Angola’s powerful veteran President Jose Eduardo dos Santos, Africa’s second-longest-serving leader after 36 years at the helm, has said he would leave politics in 2018, when his current mandate ends.
“I have taken the decision to quit political life in 2018,” he told the ruling Popular Movement for the Liberation of Angola (MPLA) party politburo in the capital Luanda on Friday.
The 73-year-old has been in office just one month less than Africa’s record-holder, Equatorial Guinea’s Teodoro Obiang Mbasogo Nguema.
President Nguema came to power after overthrowing his despotic cousin Marcias Nguema.
The Angolan leader’s tenure ends in late 2017 but he did not indicate why he would leave the year after.
Political analysts suggest he may run for re-election, leaving only once he feels secure about the future.
In power for almost four decades as head of state, President dos Santos has consolidated political power in his time in office while his family has amassed a vast business empire. He has maintained close links with former colonial power Portugal.
President dos Santos, who added another five years to his reign by taking a huge victory in a disputed election in 2012, has faced growing discontent from the nation’s young people since.
Critics accuse President dos Santos of overseeing corruption, misrule, arbitrary arrests and intimidation.
Ms Paula Roque, an expert researcher on Angola with Oxford University, believes the unexpected announcement offers no assurance that one of Africa longest-serving heads of state would finally step down.
“What he is saying by announcing that he will step down in 2018 is that he will run in the next poll and then decide if the country is stable enough for him to leave,” Ms Roque said.
President dos Santos ascended to power in 1979 following the unexpected death from cancer of Angola’s liberation president and founding father Agostinho Neto.
As head of the military, police, ruling party and Cabinet, the leader has an iron grip on all aspects of power in Africa’s second-biggest oil producer after Nigeria.
He names senior judges and has MPLA allies in all public agencies, including the supposedly independent national electoral commission.
Ms Roque believes President dos Santos could be grooming one of his children to succeed him.

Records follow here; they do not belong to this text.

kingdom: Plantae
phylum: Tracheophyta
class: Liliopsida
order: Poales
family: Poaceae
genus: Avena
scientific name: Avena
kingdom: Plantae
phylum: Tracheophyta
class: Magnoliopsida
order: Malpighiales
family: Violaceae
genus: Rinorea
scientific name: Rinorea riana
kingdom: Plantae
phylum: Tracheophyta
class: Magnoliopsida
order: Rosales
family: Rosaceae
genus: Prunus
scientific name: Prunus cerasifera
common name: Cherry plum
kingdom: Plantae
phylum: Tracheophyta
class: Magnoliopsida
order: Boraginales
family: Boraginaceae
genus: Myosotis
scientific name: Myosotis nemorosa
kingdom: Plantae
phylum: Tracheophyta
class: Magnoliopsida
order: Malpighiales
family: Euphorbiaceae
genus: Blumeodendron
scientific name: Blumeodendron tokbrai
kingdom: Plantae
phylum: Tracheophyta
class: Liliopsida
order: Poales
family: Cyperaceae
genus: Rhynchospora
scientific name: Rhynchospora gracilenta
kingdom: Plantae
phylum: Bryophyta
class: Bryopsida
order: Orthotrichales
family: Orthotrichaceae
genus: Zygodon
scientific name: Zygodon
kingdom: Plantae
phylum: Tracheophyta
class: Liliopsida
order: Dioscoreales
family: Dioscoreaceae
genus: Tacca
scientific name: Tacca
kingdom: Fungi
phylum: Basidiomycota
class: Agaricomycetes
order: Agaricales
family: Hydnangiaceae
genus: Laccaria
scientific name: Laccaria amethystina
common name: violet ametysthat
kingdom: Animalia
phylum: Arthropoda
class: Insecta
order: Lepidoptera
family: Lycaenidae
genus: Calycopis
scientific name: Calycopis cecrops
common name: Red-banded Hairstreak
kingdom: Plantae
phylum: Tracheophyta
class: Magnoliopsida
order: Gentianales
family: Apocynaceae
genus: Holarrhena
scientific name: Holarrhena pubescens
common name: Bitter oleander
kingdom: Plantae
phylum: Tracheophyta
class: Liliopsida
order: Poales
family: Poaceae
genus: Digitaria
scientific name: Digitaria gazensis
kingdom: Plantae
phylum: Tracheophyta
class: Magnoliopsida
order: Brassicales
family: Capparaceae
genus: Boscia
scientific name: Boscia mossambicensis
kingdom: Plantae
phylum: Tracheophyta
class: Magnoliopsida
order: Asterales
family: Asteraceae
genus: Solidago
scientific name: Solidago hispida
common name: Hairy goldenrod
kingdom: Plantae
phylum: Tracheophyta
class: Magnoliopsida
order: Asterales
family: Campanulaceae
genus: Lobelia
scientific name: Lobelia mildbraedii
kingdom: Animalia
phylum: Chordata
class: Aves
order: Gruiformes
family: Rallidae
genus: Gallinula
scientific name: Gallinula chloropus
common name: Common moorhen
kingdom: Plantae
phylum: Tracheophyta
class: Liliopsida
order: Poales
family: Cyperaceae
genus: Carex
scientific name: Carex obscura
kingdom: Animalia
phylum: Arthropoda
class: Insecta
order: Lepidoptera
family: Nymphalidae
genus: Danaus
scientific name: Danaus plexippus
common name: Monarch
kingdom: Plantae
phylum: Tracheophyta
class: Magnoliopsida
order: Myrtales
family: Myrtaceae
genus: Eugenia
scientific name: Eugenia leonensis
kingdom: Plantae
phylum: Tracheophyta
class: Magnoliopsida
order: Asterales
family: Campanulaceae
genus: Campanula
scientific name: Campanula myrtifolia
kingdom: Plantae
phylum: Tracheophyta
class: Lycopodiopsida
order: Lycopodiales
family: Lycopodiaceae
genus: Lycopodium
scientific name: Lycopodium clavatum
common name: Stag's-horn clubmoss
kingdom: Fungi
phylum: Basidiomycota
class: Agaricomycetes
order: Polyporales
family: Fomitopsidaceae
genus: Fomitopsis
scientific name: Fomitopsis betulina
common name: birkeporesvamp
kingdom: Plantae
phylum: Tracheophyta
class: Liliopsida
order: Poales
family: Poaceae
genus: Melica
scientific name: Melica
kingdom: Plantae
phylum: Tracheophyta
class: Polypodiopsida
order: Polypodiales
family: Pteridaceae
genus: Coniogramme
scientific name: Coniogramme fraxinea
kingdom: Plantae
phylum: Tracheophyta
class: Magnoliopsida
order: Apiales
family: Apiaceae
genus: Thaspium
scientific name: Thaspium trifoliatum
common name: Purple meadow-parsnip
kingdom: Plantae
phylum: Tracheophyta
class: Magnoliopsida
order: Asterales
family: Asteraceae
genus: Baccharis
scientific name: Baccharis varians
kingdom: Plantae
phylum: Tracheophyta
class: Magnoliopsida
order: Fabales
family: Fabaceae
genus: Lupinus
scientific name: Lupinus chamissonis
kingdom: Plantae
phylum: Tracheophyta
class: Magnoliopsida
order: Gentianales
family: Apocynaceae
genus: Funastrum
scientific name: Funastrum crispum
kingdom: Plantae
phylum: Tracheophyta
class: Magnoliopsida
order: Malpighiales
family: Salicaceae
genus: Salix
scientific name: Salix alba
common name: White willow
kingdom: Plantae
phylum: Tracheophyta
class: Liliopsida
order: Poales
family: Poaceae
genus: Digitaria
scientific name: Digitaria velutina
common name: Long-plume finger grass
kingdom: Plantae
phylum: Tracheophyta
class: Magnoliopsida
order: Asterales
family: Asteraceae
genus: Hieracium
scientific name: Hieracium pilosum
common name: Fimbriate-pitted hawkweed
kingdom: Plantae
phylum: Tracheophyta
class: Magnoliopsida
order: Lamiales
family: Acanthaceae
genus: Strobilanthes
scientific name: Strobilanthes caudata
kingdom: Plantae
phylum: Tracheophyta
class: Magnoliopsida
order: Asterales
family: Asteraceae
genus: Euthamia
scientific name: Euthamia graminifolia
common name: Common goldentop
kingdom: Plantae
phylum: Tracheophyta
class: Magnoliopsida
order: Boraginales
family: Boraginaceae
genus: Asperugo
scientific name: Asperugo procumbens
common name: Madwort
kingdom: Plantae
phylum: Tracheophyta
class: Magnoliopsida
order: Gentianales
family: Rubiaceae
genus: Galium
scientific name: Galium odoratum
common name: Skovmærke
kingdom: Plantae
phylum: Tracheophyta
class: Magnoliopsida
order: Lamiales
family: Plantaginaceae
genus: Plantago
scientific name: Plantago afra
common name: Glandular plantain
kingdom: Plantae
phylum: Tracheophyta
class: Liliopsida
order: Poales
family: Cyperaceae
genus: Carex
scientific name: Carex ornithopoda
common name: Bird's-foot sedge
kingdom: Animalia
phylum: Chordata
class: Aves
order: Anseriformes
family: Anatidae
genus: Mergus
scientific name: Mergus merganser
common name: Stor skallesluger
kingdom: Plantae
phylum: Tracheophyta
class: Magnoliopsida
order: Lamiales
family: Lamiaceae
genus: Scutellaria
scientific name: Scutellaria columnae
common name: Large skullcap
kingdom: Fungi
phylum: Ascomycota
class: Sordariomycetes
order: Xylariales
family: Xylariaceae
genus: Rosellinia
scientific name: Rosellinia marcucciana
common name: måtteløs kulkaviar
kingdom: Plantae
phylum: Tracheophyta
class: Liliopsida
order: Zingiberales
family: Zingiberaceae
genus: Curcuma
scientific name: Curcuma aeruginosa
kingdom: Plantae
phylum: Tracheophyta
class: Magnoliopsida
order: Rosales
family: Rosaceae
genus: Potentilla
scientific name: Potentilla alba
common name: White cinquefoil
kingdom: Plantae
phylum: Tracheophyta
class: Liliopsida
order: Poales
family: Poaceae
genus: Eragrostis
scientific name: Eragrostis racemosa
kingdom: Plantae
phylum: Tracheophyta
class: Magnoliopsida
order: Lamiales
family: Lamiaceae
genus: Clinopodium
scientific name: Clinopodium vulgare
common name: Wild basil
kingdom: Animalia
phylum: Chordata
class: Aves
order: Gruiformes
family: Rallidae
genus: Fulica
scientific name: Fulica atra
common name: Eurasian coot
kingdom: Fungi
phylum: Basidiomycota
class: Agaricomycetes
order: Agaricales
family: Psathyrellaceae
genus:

Few Angolans publicly criticise him. Independent journalists and analysts who express their opinions risk criminal charges and long jail terms.
A group of youth activists are currently standing trial on charges of “rebellion” and attempting to carry out a coup.
Although he shuns the spotlight, the elderly leader’s family has built up a vast business empire with his daughter Isabel dos Santos ranked Africa’s richest woman.
Despite the country’s oil and diamond riches, the majority of the population lives in abject poverty with a staggering gap between the wealthy and the poor.
Angola in 2002 emerged from a 27-year civil war which left thousands of people dead and the country has held few elections since independence from Portugal in 1975. The war ended shortly after veteran rebel leader Jonas Savimbi was killed in clashes with government troops.